The C is for Crank
Rob McKenna's Free Market Contradiction

At his Skyped-in speech to a group of health care reform advocates earlier this week, Republican state attorney general (and gubernatorial candidate) Rob McKenna, who sued the federal government to overturn the mandate that all Americans get health insurance, made a point that seemed at odds with his "competitive marketplace" approach to health care, which casts doctors as salespeople, patients as consumers, and health care as a product.
Between arguing that patients should get financial incentives (for example, a high-deductible plan with a limited amount of money deposited in a "health savings account") to use fewer health-care benefits and saying we won't have a national health care system until "the [Geico Insurance] gecko on TV [is] selling us health insurance, McKenna (who's suing to overturn the part of the health care law that requires all Americans to get health care on the grounds that it forces consumers to buy a product) made this out-of-synch argument against standalone "urgent care centers"---private emergency clinics that may or may not be affiliated with a hospital:
We see overexpenditures in some cases. We have an awful lot of urgent care centers being opened all over the landscape. How many of these mini-ER departments do we actually need?
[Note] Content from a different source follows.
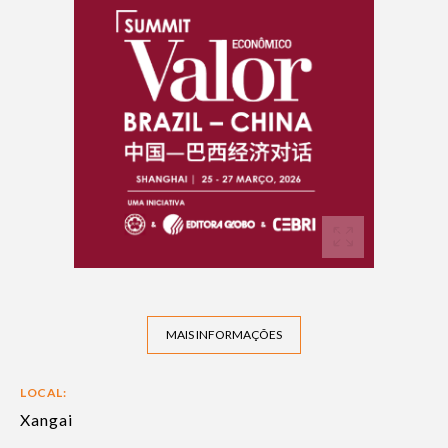
MAIS INFORMAÇÕES
LOCAL:
Xangai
Because it seems to me that when you build it it, will be used, whether it's a hospital bed, an ER department, an MRI machine, or what have you.
But wait a minute. If McKenna is in favor of letting the "market" for health care work things out, why does he object when the market creates urgent health care centers (and does he support government intervention to shut them down)?
No meddling government agency is forcing companies to build urgent care centers; they're building them because they can make money doing so (largely from patients who pay cash instead of charging their insurance, in exchange for a substantial discount). In McKenna's market analogy, the proliferation of private urgent care centers should be value neutral. Instead, he sees it as encouragement for people to thoughtlessly use too many health care services.
McKenna's campaign spokesman, Randy Pepple, has not yet returned a call seeking clarification of McKenna's position on urgent care centers.